'''

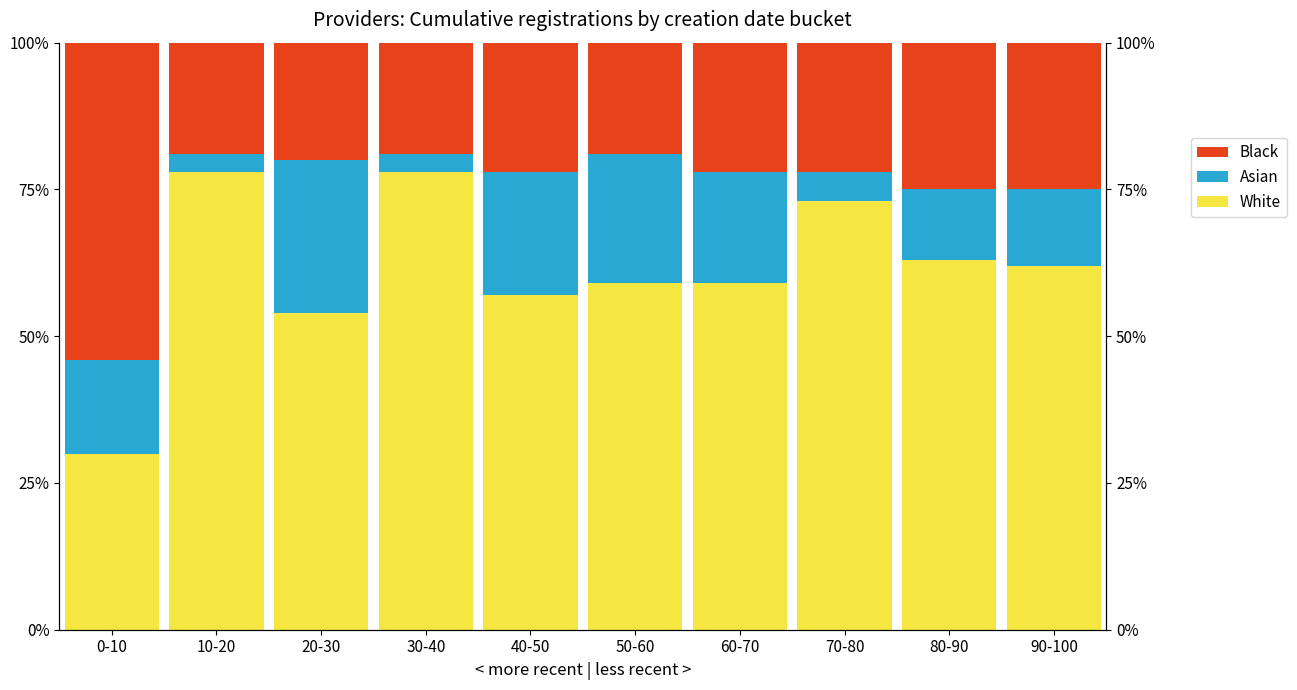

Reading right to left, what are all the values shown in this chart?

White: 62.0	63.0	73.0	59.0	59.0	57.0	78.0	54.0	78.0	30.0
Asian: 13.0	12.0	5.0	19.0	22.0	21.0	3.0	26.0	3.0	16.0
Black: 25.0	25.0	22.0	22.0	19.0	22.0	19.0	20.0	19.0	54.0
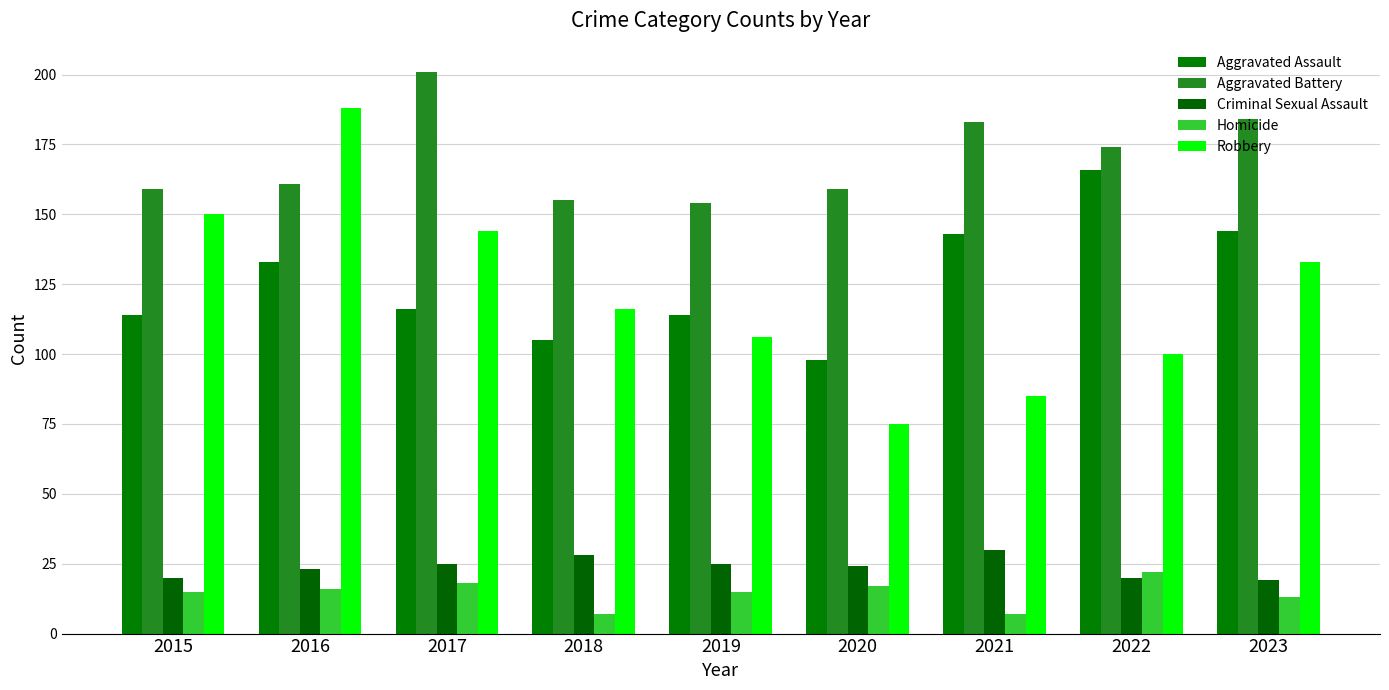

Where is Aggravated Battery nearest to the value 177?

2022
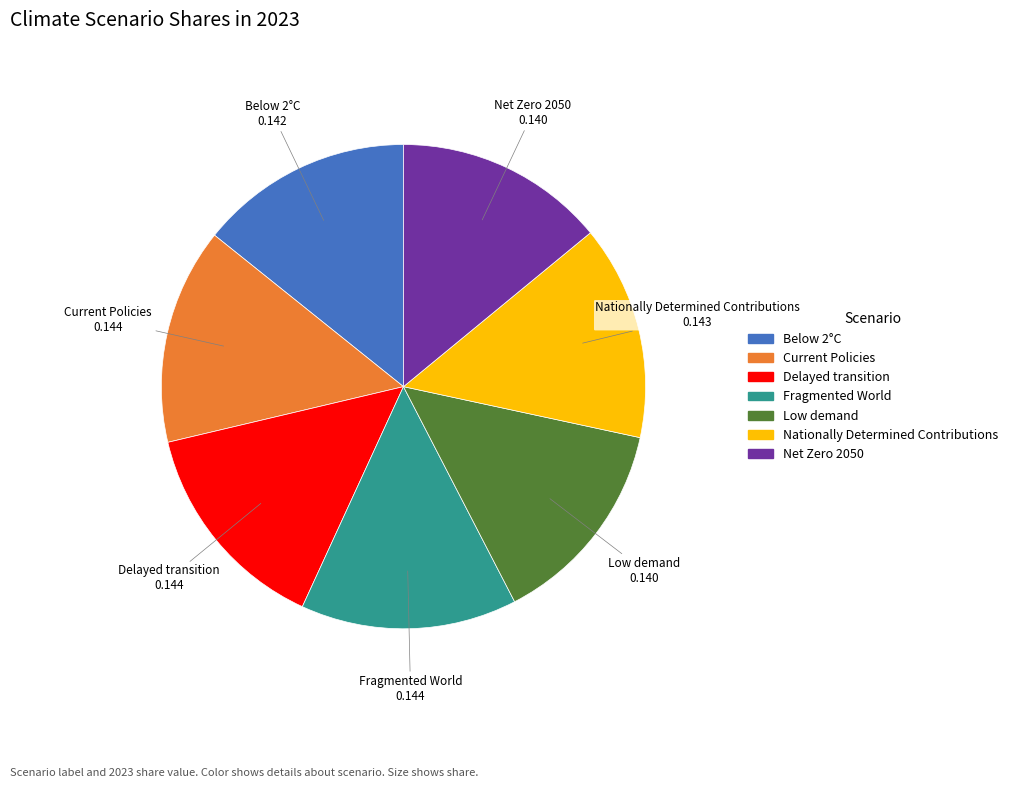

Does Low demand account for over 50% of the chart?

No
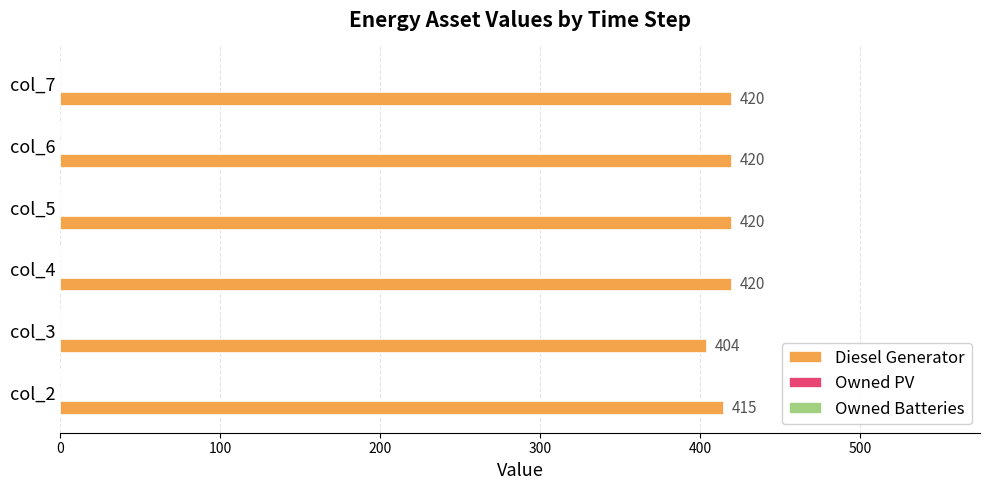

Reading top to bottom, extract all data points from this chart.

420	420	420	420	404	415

'''

Starting at the line that contains "Does Low demand" and ending at the last line of the listing above, write those lines out again word for word, omitting the picture markers.

**Task result**:
Does Low demand account for over 50% of the chart?

No

Reading top to bottom, extract all data points from this chart.

420	420	420	420	404	415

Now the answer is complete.